Selo de Autenticidade Trapista
No século XX, a crescente popularidade das cervejas trapistas levou alguns cervejeiros sem nenhuma conexão com a Ordem Monástica a rotulá-las de “trapistas”.
Isso levou à fundação da Associação Trapista Internacional, em 1998, e a criação do selo hexagonal que hoje identifica os autênticos produtos trapistas.
A presença do selo indica, portanto, a origem dos produtos e a presença de uma série de especificações para a sua fabricação, impedindo que o nome Trappist® seja usado indevidamente.
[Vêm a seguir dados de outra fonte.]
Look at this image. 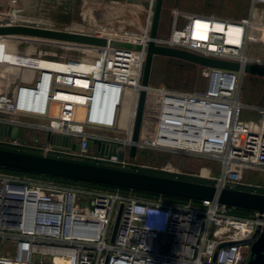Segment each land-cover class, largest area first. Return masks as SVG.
Returning <instances> with one entry per match:
<instances>
[{
  "label": "built area",
  "instance_id": "1",
  "mask_svg": "<svg viewBox=\"0 0 264 264\" xmlns=\"http://www.w3.org/2000/svg\"><path fill=\"white\" fill-rule=\"evenodd\" d=\"M145 10L148 29L152 8ZM259 10L264 12V0H249L246 14L238 17L177 9L175 14L183 16L184 23L160 40L242 65L264 64V58L248 54L253 28L264 29V22L256 20ZM216 22L224 23V28L231 23L240 27L232 42ZM75 48L83 50L82 55L19 49L25 61L3 67L15 81L0 90V124L23 127L26 137L21 141L1 136L0 147L204 178L218 188H264L246 183L241 174L242 167L264 169V132L240 127L243 110L253 107L242 99L243 71L200 65L204 84L199 88L148 87L147 101L150 94L159 95L155 128L151 140L141 137L138 149L151 147L220 164L219 174L211 169L189 172L171 162L148 165L139 162L137 154L129 156L145 52L109 46ZM49 131L70 136L78 149L52 145L45 138ZM91 139L119 143L125 154L101 155L95 144L88 147ZM234 209L216 200L171 201L162 195L142 196L133 190L0 170V264H248L251 243L245 242L221 246L214 260L219 243L245 240L258 224L264 229V212L239 215Z\"/></svg>",
  "mask_w": 264,
  "mask_h": 264
},
{
  "label": "water",
  "instance_id": "2",
  "mask_svg": "<svg viewBox=\"0 0 264 264\" xmlns=\"http://www.w3.org/2000/svg\"><path fill=\"white\" fill-rule=\"evenodd\" d=\"M108 1L86 0L85 2L98 15V20L93 23L94 26H97L96 29L86 31L75 30L69 28L67 25H54L44 20H22L10 16L9 19L0 22V37L26 35L39 37L48 42L69 41L71 43L88 44L91 46L143 50L145 52V59L141 77L142 87L139 90L136 101L132 129L133 142L130 144L128 151L131 158L136 156L138 150L137 142L142 137L148 87L152 84L154 65L158 56L176 58L198 66L220 67L235 71L241 70L245 74L264 77V64L262 63L247 62L242 65L238 61L208 57L162 42L160 40V25L165 0L145 1V4L152 8L147 38H132L129 29L132 14L129 13L127 8L120 10L114 9L111 6L108 7ZM118 1L121 3H125V1L131 3L133 0ZM64 4L69 6L71 0H65ZM4 5L3 0H0V6ZM126 13H128L127 17L129 18L123 23V26L114 22V20L123 21ZM1 136L18 138L23 141L26 137V132L23 127L0 124ZM45 138L52 145L59 148L78 149L79 147V144L72 142L71 137L68 135L56 134L49 131L45 134ZM94 144L101 155L109 156L116 154L119 158H122L125 154L124 148L116 142L97 139L88 141V147L91 148ZM0 166L200 201L206 199L216 200L219 203L264 212V192L242 188H218L212 182L184 179L3 147H0ZM122 210L123 203L119 206L113 224L110 236L111 243L114 242ZM241 242L251 243L248 264H264V229L260 224L256 226L254 233L245 240L219 243L215 249L214 260L221 246Z\"/></svg>",
  "mask_w": 264,
  "mask_h": 264
},
{
  "label": "rangeland",
  "instance_id": "3",
  "mask_svg": "<svg viewBox=\"0 0 264 264\" xmlns=\"http://www.w3.org/2000/svg\"><path fill=\"white\" fill-rule=\"evenodd\" d=\"M11 1L12 0H3V2L6 3L4 6H0V21L9 19V17L16 12L13 11L14 7L11 5L15 4V2ZM22 2L23 3L18 1L19 9L16 12L21 15L19 18L22 20H44L54 25H67L69 28L75 30H90L97 27L94 26L93 23L95 21L94 19L96 17L98 18V15L95 10L93 13L90 11V5L88 3L86 5V0H71V4L69 6L64 4L65 0H23ZM237 7L239 8L237 0H165L160 25V34H162L163 37L167 35L169 36L175 25L180 26L184 23L183 16L175 14V10L177 9L207 14H217L216 10L220 9L227 13L228 17H230L229 15L232 16L233 13L237 11ZM146 8L147 6L145 4L143 7L144 11L142 12L141 10L135 11L132 8L128 9L129 13L132 14V21L131 24H129V29L136 31L135 33L139 36H142L144 33L143 29L147 18ZM206 10L209 11L207 12ZM127 15L128 13H126V17ZM126 17L123 21L114 20V22L123 26V23H125V21L129 18ZM137 18L140 22H138ZM256 20L264 22V12L259 10L256 15ZM261 34H264L263 28H253L248 49V54L250 56L264 58V46L261 44ZM75 46L65 45L64 43L56 41H42L39 43L38 41L35 42L32 40L26 41L15 38L2 39L0 37V52L4 51L3 48H6L3 54L0 53L3 55H0V62L3 64L6 62L7 65L8 59L9 62L11 59L12 64L25 61V57L18 54L19 49L37 50L62 55H82L83 50L75 48ZM13 54H15V56H21V58H11ZM4 58L6 59L3 60ZM32 60L36 63L42 62L38 59ZM176 62V58L158 56L154 65L153 78L151 82L152 85L171 86L175 79L174 71L176 70ZM179 67L180 66H178V69ZM180 69L178 71H181ZM13 73H15V71H13ZM14 76V74L4 73L3 66L0 65V88L7 89L11 82L13 83L15 81L13 78ZM203 84L204 80L201 77H198L193 83L192 88H199L203 86ZM241 95L244 102L253 105V107H246L243 110L240 127L244 130L264 132V109L262 108L264 107V77L244 74L241 79ZM158 99L159 95L157 93H152L148 96L145 113L146 119H144L142 133V139L144 141H149L153 137ZM137 156L139 162L148 165H161L171 162L189 172H199L200 170L206 172V168L212 167L213 173L219 174V162L205 158L189 157L185 154L160 151L151 147H140L137 151ZM245 168L250 169L247 172ZM241 174L246 183L250 185L264 186L263 168L242 167ZM46 260H48V258H46Z\"/></svg>",
  "mask_w": 264,
  "mask_h": 264
},
{
  "label": "trees",
  "instance_id": "4",
  "mask_svg": "<svg viewBox=\"0 0 264 264\" xmlns=\"http://www.w3.org/2000/svg\"><path fill=\"white\" fill-rule=\"evenodd\" d=\"M237 2H238L239 8L237 7V11H235L232 16L229 15L230 17L243 16L247 12L249 0H237ZM206 11L208 12L209 10H206ZM216 13L219 15H223V17H226V16L228 17L227 13L223 12V10L217 9ZM261 35H262L261 44H262V46H264V34H261ZM176 63H177L176 70L174 71L175 79H174L173 83L171 84V86L169 85V87L174 86L172 88H178L179 87V89H192L193 83L195 82L196 78L201 77L200 67L196 64L186 62L183 60H178V59H177ZM178 66H180L179 69L181 68L180 69L181 71H178L179 70ZM0 170L7 172V173H10V174H20V175H27V176H32V177L53 178V179H57V180L68 182V183H81V184H86V185L100 187V188H106V189L120 188L121 190H124V191L133 190L135 193L142 195V196L156 197V196L162 195V194L153 193V192L129 189V188H125V187H118V186L101 184V183H96V182L77 180V179H72V178H66V177L55 176V175H50V174H43V173H38V172L26 171V170H21V169H16V168H11V167H5V166H0ZM138 170L144 171V172L167 175V176H173V175H170L168 173L153 171L150 169H138ZM179 178L196 180V181H203V182H210L207 179L198 178V177L179 176ZM239 188L248 189V190H257L260 192H264V188H261V187L256 188V187L247 186V185H240ZM162 196L165 199L171 200V201L187 202V201L191 200L194 203L200 202V200L181 198V197L170 196V195H162ZM252 211H253L252 209H246V208H240V207H235V209H234V212L236 214H239V215H248Z\"/></svg>",
  "mask_w": 264,
  "mask_h": 264
},
{
  "label": "bare ground",
  "instance_id": "5",
  "mask_svg": "<svg viewBox=\"0 0 264 264\" xmlns=\"http://www.w3.org/2000/svg\"><path fill=\"white\" fill-rule=\"evenodd\" d=\"M15 2V0H12L11 2ZM16 1H18V0H16ZM145 1L146 0H133L131 3H127L126 1H125V3L123 2V3H121L120 1H118V0H109L108 2V7H113L114 9H120V10H122V9H124V8H127V9H129V8H132L133 10H138V11H140L141 10V12L142 11H144L143 10V7H144V5H145ZM10 2V3H11ZM6 3V2H5ZM8 5V4H7ZM11 5H13V7H14V9L13 10H15V8H17V5H15V4H11ZM10 6V5H9ZM90 11L93 13V11L90 9ZM13 15V14H12ZM12 17V16H11ZM16 17V16H15ZM15 17H12V18H15ZM17 18V17H16ZM95 21L94 22H96L97 20H98V18L96 17L95 19H94ZM137 20H138V18H137ZM138 22H140V20H138ZM224 23H222V22H216V28L218 29V30H222L223 28H224ZM239 30H240V27H238V26H236L235 24H233V23H231V24H229V26H226L222 31H219V32H225V34H226V39L227 40H229L228 42H232L233 41V39L236 37V35H238V32H239ZM147 35H148V29L146 28V27H144V34H143V38H147ZM203 36H205V34H203ZM30 37H32V36H26V35H12L11 37H1L2 39H4V38H15V39H22V38H24V39H28V38H30ZM33 38H35V41H38L39 43L40 42H42L43 41V39H41V38H39V37H33ZM56 42H59V43H64L65 45H69V46H73V45H78V46H83V47H85V46H91V45H88V44H80V43H71V42H69V41H56ZM4 49V48H3ZM6 50V48L4 49V51ZM4 51H1L0 53H4ZM2 54H0V55H2ZM3 56V55H2ZM11 58H21V56H15V54H13V56H11ZM6 58H4L3 60H5ZM14 62V61H13ZM11 64H12V61H11V59H10V62H9V59H8V62H7V65H6V62L3 64V63H1L0 62V65L1 66H3V67H5V68H9V66H11Z\"/></svg>",
  "mask_w": 264,
  "mask_h": 264
},
{
  "label": "crops",
  "instance_id": "6",
  "mask_svg": "<svg viewBox=\"0 0 264 264\" xmlns=\"http://www.w3.org/2000/svg\"><path fill=\"white\" fill-rule=\"evenodd\" d=\"M18 1L21 2V3H23V2H22L23 0H18ZM18 1L15 0V5H17V8H15V10H13V11H16V12L18 11V9H19V7H18ZM13 2H14V1H13ZM16 12L13 13L12 17H15V16H16L18 19H20L19 17H20L21 15L18 14V13H16ZM16 17H15V18H16ZM135 32H136V31L130 29V35H131L132 37H139V35L136 34ZM160 36L163 37L162 34H160ZM167 36H168V35H167ZM165 37H166V36H165ZM145 38H146V37H145ZM4 49H5V48H4ZM13 78H14V77H13ZM14 79H15V78H14ZM11 85H12V82H11V84L9 85L8 88H10ZM8 88H7V89H8ZM0 90H1V88H0ZM206 169H207V170H210V169L213 170L212 167H211V168H206ZM245 169H246V171L248 172L250 168H245ZM207 170H206V171H207Z\"/></svg>",
  "mask_w": 264,
  "mask_h": 264
}]
</instances>
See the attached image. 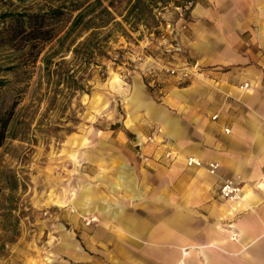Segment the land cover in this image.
I'll list each match as a JSON object with an SVG mask.
<instances>
[{
	"label": "rangeland",
	"instance_id": "1",
	"mask_svg": "<svg viewBox=\"0 0 264 264\" xmlns=\"http://www.w3.org/2000/svg\"><path fill=\"white\" fill-rule=\"evenodd\" d=\"M92 1L0 0V11L54 5L64 11L56 35L42 44L32 68L0 70L5 80L0 107L15 103L0 143V264L74 263L60 226L82 250L103 246V239H86L80 230L110 221L94 214L96 219L85 222L90 210L87 217L77 216V224L69 216L75 211L69 198L84 184L89 195L115 200L116 189L102 174L106 169L91 176L85 168L104 166L102 151L107 149L134 152L144 162H171L164 156L170 148L161 125L148 113L163 105L180 116L183 104L197 100L199 80L207 81L206 75L194 73L178 82L159 70L167 62L194 61L189 29L195 0L183 14L181 30L178 8L188 0H152L140 14L129 9L131 0ZM78 9L82 15L72 24ZM21 57L20 49L0 48V66ZM181 87H187L183 96H175L172 90Z\"/></svg>",
	"mask_w": 264,
	"mask_h": 264
},
{
	"label": "crops",
	"instance_id": "2",
	"mask_svg": "<svg viewBox=\"0 0 264 264\" xmlns=\"http://www.w3.org/2000/svg\"><path fill=\"white\" fill-rule=\"evenodd\" d=\"M190 18V51L207 81L199 80L197 100L183 104L180 116L163 105L148 113L161 125L172 161L103 150L104 166L85 168V174L106 169L115 200L89 195L84 184L69 198L75 210L69 216L77 224L90 210L111 224L93 223L89 232L83 225L82 237L104 243L87 250L60 226L75 259L66 264H264V0H195ZM243 81L248 85L239 88ZM186 88L172 93L181 97ZM187 155L216 160L219 167L209 173L186 166ZM224 177L241 180L240 197L218 194Z\"/></svg>",
	"mask_w": 264,
	"mask_h": 264
},
{
	"label": "trees",
	"instance_id": "3",
	"mask_svg": "<svg viewBox=\"0 0 264 264\" xmlns=\"http://www.w3.org/2000/svg\"><path fill=\"white\" fill-rule=\"evenodd\" d=\"M92 2L99 3L100 0H93ZM149 2H152V0H131L129 9L134 14H140L142 12L141 7ZM80 4H75L72 10L79 8ZM63 13L64 11L60 5L37 10L0 11V48H17L25 53V57L0 66V70L12 71L14 68L29 70L32 68L42 44L56 35L58 31L57 23L63 18ZM81 15L82 11L78 9L73 17L72 24L78 22ZM4 81V78L0 77V88H2ZM14 104V102L9 103L5 109L0 107V143L4 138Z\"/></svg>",
	"mask_w": 264,
	"mask_h": 264
},
{
	"label": "built area",
	"instance_id": "4",
	"mask_svg": "<svg viewBox=\"0 0 264 264\" xmlns=\"http://www.w3.org/2000/svg\"><path fill=\"white\" fill-rule=\"evenodd\" d=\"M191 6V1H186L181 7L178 8V29L185 28V20L183 14L185 11L189 10ZM169 25L168 23H166ZM172 29H169V33ZM159 70L166 75H170L174 78V80L180 82L185 79H188L192 74L196 73L201 74V69L194 61L192 63H184V62H167L160 65ZM261 79H264V72L260 74ZM248 85L246 81H243L238 85L239 88H245ZM216 114H212L211 118H214ZM224 131H227V128H224ZM164 156L167 159H171L173 157V152L170 149H166L164 151ZM185 165L194 166V167H203L209 173H215L219 167V162L213 159L202 160L195 155H187L184 159ZM241 187V180L236 177H224L218 186V194L227 199H234L238 196ZM89 219H85V222H88Z\"/></svg>",
	"mask_w": 264,
	"mask_h": 264
},
{
	"label": "bare ground",
	"instance_id": "5",
	"mask_svg": "<svg viewBox=\"0 0 264 264\" xmlns=\"http://www.w3.org/2000/svg\"><path fill=\"white\" fill-rule=\"evenodd\" d=\"M240 191H241V189H240ZM240 191H239L237 197H240ZM237 197H236V198H237ZM88 219H89V220H90V219H96V217H95V216H91V217H89ZM185 253H186V251H184V254H185Z\"/></svg>",
	"mask_w": 264,
	"mask_h": 264
}]
</instances>
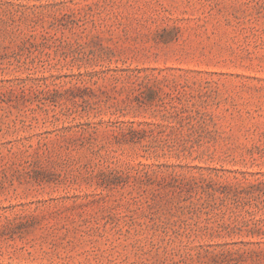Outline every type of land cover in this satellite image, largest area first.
Here are the masks:
<instances>
[{"label":"rangeland","instance_id":"1","mask_svg":"<svg viewBox=\"0 0 264 264\" xmlns=\"http://www.w3.org/2000/svg\"><path fill=\"white\" fill-rule=\"evenodd\" d=\"M0 264H264V0H0Z\"/></svg>","mask_w":264,"mask_h":264}]
</instances>
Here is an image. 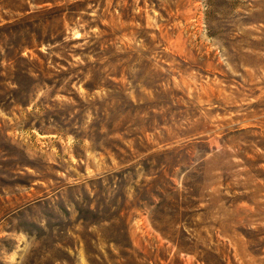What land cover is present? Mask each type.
I'll return each mask as SVG.
<instances>
[{
	"label": "rangeland",
	"instance_id": "1",
	"mask_svg": "<svg viewBox=\"0 0 264 264\" xmlns=\"http://www.w3.org/2000/svg\"><path fill=\"white\" fill-rule=\"evenodd\" d=\"M0 264H264V0H0Z\"/></svg>",
	"mask_w": 264,
	"mask_h": 264
}]
</instances>
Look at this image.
Lembrando que aqui entram não apenas as cervejas trapistas, mas produtos de vinte monastérios trapistas associados em todo o mundo que produzem também queijos, geleias, vinhos, azeites, etc.
Todos os produtos feitos por essas abadias podem ser chamados de trapistas.
As Abadias que carregam o selo de Autêntica Cerveja Trapista
Muita gente acredita que as cervejas trapistas são produzidas apenas na Bélgica.
Apesar de maioria estar mesmo localizada no país, existem atualmente 14 cervejarias trapistas no mundo, espalhadas em 2 continentes e 8 países diferentes.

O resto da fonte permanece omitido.